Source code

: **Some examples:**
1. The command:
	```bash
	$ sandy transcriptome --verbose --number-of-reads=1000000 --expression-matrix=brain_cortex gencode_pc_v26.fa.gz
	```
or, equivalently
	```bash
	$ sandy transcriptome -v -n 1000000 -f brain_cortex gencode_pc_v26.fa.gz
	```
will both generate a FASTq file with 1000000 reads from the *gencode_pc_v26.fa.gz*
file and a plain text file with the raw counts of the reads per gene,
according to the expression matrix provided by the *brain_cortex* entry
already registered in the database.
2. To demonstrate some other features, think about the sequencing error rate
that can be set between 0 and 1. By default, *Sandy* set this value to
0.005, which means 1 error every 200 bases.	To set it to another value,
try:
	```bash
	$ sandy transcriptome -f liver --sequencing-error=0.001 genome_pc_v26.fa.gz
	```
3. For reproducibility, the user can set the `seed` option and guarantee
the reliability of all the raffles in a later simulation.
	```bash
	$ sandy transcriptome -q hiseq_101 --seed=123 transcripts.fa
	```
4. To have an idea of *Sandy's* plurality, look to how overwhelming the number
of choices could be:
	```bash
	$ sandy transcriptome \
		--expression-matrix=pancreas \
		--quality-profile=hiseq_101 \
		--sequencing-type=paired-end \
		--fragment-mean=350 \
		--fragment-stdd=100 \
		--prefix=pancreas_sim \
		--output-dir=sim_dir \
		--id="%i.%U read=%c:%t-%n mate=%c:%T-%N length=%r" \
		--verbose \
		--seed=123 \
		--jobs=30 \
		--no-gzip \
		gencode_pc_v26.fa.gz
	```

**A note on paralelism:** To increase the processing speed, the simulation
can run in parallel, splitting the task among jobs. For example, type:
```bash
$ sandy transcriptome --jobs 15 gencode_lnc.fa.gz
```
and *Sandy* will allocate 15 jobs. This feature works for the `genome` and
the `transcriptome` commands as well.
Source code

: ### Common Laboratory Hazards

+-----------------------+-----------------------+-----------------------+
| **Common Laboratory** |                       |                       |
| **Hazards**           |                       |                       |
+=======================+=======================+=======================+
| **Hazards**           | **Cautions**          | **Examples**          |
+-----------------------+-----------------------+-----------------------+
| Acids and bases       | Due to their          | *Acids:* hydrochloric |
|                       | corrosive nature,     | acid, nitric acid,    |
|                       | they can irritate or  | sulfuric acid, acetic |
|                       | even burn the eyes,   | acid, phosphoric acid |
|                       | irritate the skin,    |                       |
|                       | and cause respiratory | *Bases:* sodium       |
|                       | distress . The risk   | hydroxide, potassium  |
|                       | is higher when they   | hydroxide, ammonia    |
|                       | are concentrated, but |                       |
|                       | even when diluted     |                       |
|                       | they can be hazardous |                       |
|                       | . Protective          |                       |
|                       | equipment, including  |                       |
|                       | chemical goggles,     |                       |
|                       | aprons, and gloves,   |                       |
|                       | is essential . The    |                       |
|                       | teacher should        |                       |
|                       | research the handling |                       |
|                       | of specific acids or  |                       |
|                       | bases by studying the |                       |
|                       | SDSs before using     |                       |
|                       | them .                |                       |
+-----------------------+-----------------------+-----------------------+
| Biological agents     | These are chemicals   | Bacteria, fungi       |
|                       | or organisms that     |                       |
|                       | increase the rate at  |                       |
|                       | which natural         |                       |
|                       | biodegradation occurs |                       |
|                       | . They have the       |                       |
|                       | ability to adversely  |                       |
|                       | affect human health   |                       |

> _YOUR INSTRUCTIONS_: Each line of the material that has "Laboratory" in it should be counted; reply with that number alone.

> _SOLUTION_: 2